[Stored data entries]
────────
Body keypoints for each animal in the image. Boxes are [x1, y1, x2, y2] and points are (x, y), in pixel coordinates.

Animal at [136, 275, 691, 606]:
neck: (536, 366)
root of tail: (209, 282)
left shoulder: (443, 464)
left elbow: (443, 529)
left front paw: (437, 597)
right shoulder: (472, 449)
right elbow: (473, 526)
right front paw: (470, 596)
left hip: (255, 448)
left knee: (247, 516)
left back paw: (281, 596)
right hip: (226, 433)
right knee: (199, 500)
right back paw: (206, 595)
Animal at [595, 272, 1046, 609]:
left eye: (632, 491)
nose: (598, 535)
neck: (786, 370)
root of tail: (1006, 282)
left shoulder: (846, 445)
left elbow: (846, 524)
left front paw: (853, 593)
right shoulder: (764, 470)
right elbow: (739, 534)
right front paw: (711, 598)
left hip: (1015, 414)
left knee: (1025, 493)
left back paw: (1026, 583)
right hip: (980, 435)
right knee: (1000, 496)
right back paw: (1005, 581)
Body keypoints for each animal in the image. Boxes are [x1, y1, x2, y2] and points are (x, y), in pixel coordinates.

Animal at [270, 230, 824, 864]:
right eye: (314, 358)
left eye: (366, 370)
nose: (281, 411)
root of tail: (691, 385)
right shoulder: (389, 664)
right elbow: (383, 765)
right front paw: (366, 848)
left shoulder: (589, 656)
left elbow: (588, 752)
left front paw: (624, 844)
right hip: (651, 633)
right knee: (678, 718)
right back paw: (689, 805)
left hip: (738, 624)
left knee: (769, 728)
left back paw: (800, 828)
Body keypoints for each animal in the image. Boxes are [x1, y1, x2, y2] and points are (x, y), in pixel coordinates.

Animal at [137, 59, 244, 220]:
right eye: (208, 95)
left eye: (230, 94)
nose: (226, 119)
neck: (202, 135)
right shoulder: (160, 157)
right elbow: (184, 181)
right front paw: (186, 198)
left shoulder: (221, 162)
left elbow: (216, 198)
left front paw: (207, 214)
────────
What the task requires | Copy all of the data exactly. Skip nothing.

Written answer |
Body keypoints for each animal in the image. Boxes are [x1, y1, x2, y2] and points are (x, y), in pixel coordinates.

Animal at [136, 275, 691, 606]:
neck: (536, 366)
root of tail: (209, 282)
left shoulder: (443, 464)
left elbow: (443, 529)
left front paw: (437, 597)
right shoulder: (472, 449)
right elbow: (473, 526)
right front paw: (470, 596)
left hip: (255, 448)
left knee: (247, 516)
left back paw: (281, 596)
right hip: (226, 433)
right knee: (199, 500)
right back paw: (206, 595)
Animal at [595, 272, 1046, 609]:
left eye: (632, 491)
nose: (598, 535)
neck: (786, 370)
root of tail: (1006, 282)
left shoulder: (846, 445)
left elbow: (846, 524)
left front paw: (853, 593)
right shoulder: (764, 470)
right elbow: (739, 534)
right front paw: (711, 598)
left hip: (1015, 414)
left knee: (1025, 493)
left back paw: (1026, 583)
right hip: (980, 435)
right knee: (1000, 496)
right back paw: (1005, 581)
Body keypoints for each animal in the image. Boxes are [x1, y1, x2, y2] and points are (x, y), in pixel coordinates.

Animal at [270, 230, 824, 864]:
right eye: (314, 358)
left eye: (366, 370)
nose: (281, 411)
root of tail: (691, 385)
right shoulder: (389, 664)
right elbow: (383, 765)
right front paw: (366, 848)
left shoulder: (589, 656)
left elbow: (588, 752)
left front paw: (624, 844)
right hip: (651, 633)
right knee: (678, 718)
right back paw: (689, 805)
left hip: (738, 624)
left knee: (769, 728)
left back paw: (800, 828)
Body keypoints for each animal in the image. Boxes are [x1, y1, x2, y2] and points are (x, y), in pixel coordinates.

Animal at [137, 59, 244, 220]:
right eye: (208, 95)
left eye: (230, 94)
nose: (226, 119)
neck: (202, 135)
right shoulder: (160, 157)
right elbow: (184, 181)
right front paw: (186, 198)
left shoulder: (221, 162)
left elbow: (216, 198)
left front paw: (207, 214)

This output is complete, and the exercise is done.